## Exercise brief
Output each line of the data word for word, from the first through the line that holds "right knee: (120, 288)", and leave off whatever follows.

## Data for this task
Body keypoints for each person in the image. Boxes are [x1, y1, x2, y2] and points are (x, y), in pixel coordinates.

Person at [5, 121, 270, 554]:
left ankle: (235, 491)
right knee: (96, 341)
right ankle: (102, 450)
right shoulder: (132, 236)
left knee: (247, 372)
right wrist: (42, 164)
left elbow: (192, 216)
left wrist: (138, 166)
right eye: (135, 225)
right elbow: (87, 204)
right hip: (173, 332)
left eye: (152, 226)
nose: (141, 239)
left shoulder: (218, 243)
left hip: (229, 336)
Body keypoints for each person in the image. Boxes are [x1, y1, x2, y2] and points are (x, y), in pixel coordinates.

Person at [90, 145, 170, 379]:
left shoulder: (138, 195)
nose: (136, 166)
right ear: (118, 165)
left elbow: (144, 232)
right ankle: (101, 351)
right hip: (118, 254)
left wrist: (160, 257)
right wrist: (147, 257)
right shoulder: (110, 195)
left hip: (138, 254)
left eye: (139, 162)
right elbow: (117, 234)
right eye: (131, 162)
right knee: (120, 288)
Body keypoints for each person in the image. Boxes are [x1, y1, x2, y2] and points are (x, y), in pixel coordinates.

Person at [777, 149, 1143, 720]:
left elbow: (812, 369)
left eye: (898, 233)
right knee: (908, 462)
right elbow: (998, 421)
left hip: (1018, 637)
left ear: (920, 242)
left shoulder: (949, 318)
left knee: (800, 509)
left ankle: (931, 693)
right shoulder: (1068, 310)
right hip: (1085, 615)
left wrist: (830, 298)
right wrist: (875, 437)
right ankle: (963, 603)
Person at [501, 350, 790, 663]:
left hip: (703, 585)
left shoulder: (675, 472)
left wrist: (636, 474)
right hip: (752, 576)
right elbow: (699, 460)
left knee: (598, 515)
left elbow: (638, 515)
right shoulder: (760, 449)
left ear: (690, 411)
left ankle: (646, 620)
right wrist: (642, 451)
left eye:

## Solved problem
Body keypoints for each person in the image. Boxes are [x1, y1, x2, y2] and points are (x, y), in pixel coordinates.

Person at [5, 121, 270, 554]:
left ankle: (235, 491)
right knee: (96, 341)
right ankle: (102, 450)
right shoulder: (132, 236)
left knee: (247, 372)
right wrist: (42, 164)
left elbow: (192, 216)
left wrist: (138, 166)
right eye: (135, 225)
right elbow: (87, 204)
right hip: (173, 332)
left eye: (152, 226)
nose: (141, 239)
left shoulder: (218, 243)
left hip: (229, 336)
Body keypoints for each person in the image. Boxes are [x1, y1, x2, y2] and points are (x, y), in pixel coordinates.

Person at [90, 145, 170, 379]:
left shoulder: (138, 195)
nose: (136, 166)
right ear: (118, 165)
left elbow: (144, 232)
right ankle: (101, 351)
right hip: (118, 254)
left wrist: (160, 257)
right wrist: (147, 257)
right shoulder: (110, 195)
left hip: (138, 254)
left eye: (139, 162)
right elbow: (117, 234)
right eye: (131, 162)
right knee: (120, 288)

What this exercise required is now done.